Work to complete
Please copy every line with the string "Delivery" from the entries below.

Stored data
•••••
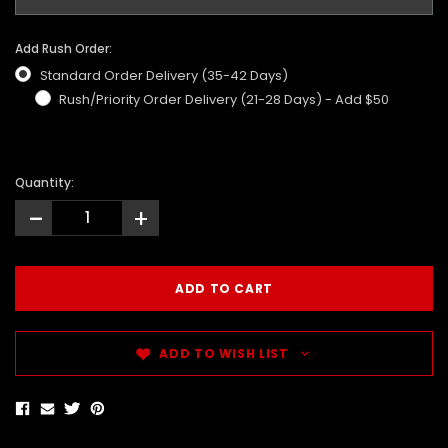
Add Rush Order:
Standard Order Delivery (35-42 Days)
Rush/Priority Order Delivery (21-28 Days) - Add $50
Quantity:
-
+
ADD TO WISH LIST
•••••
Solution
Standard Order Delivery (35-42 Days)
Rush/Priority Order Delivery (21-28 Days) - Add $50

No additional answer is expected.